FRANCK String Quartet CHAUSSON Chanson perpétuelle

Record and Artist Details

Composer or Director: (Amedée-)Ernest Chausson, César Franck

Genre:

Chamber

Label: No Mad Music

Media Format: CD or Download

Media Runtime: 50

Mastering:

DDD

Catalogue Number: NMM044

Tracks:

Composition Artist Credit
String Quartet César Franck, Composer
César Franck, Composer
Quatuor Zaïde
Chanson perpétuelle (Amedée-)Ernest Chausson, Composer
(Amedée-)Ernest Chausson, Composer
Jonas Vitaud, Piano
Karine Deshayes, Soprano
Quatuor Zaïde
The Quatuor Zaïde, who caused a bit of a stir last year with their recording of Haydn’s Op 50 Quartets (3/16), now turn their attention to Franck’s D major Quartet, his only work in the form. Premiered in 1890, months before his death, it was one of only a handful of his works to achieve public and critical success in his lifetime. Posterity, however, has tended to prefer the greater volatility of Franck’s Piano Quintet to the Quartet’s more considered exploration of emotion and form: written in conscious awareness of the traditions it seeks to redefine, this is music that can seem studied if not carefully handled.

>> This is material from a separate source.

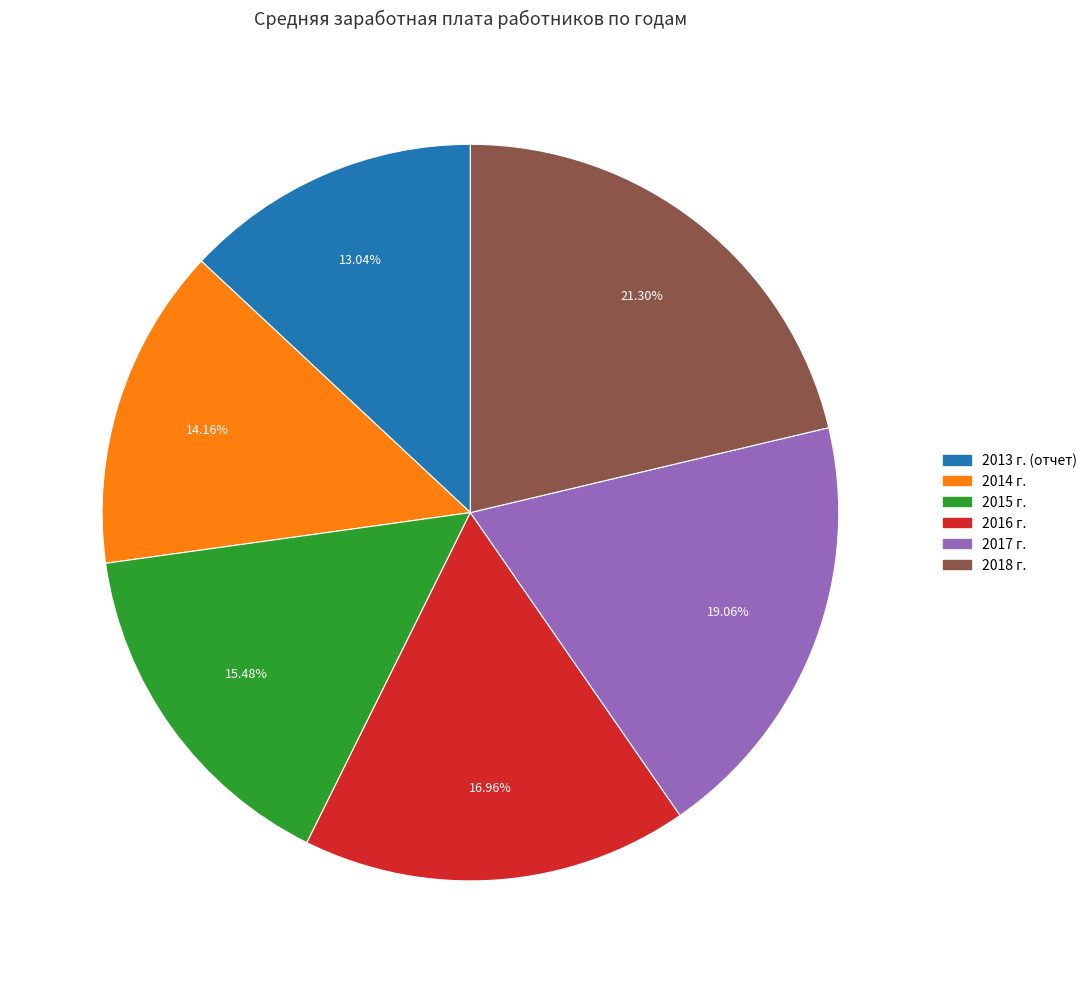

To the nearest percent, what is the average slice percentage?

17%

The Zaïdes, however, play it with palpable commitment and an understated sense of drama that make it very immediate. The first movement’s conflicts between assertion and reflection are finely judged, and there’s real sense of malign magic in the Scherzo as its gestures in the direction of Mendelssohn’s fairy music and Berlioz’s Queen Mab are threatened by jolts and pauses. The Larghetto is all chromatic unease and the finale, indebted to Beethoven, bristles with tension without losing sight of Franck’s complex counterpoint. Some might prefer the lucid beauty of the Fine Arts Quartet or the greater weight of the Dante Quartet here but this is a fine and consistently engaging interpretation nevertheless.

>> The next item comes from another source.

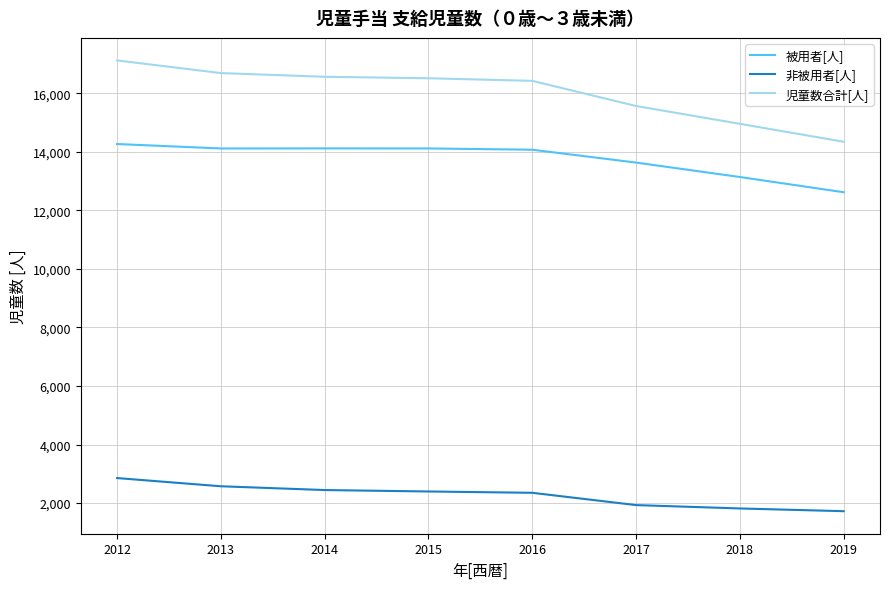

Is the value of 非被用者[人] at 2016 greater than the value of 児童数合計[人] at 2019?

No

The coupling is unusual. Where the Fine Arts opt for the Piano Quintet (with Cristina Ortiz, a superb performance) and the Dantes offer us Fauré’s String Quartet, the Zaïdes are joined by Karine Deshayes and Jonas Vitaud for Chausson’s Chanson perpétuelle for mezzo and piano quintet. This is Deshayes’s second recording of the work, and the nuanced restraint and elegance of her earlier version, with the Ensemble Contraste for Aparté, is perhaps preferable to her more overtly intense interpretation here. It’s beautifully played, though, and the disc as a whole admirably consolidates the Zaïdes’ growing reputation.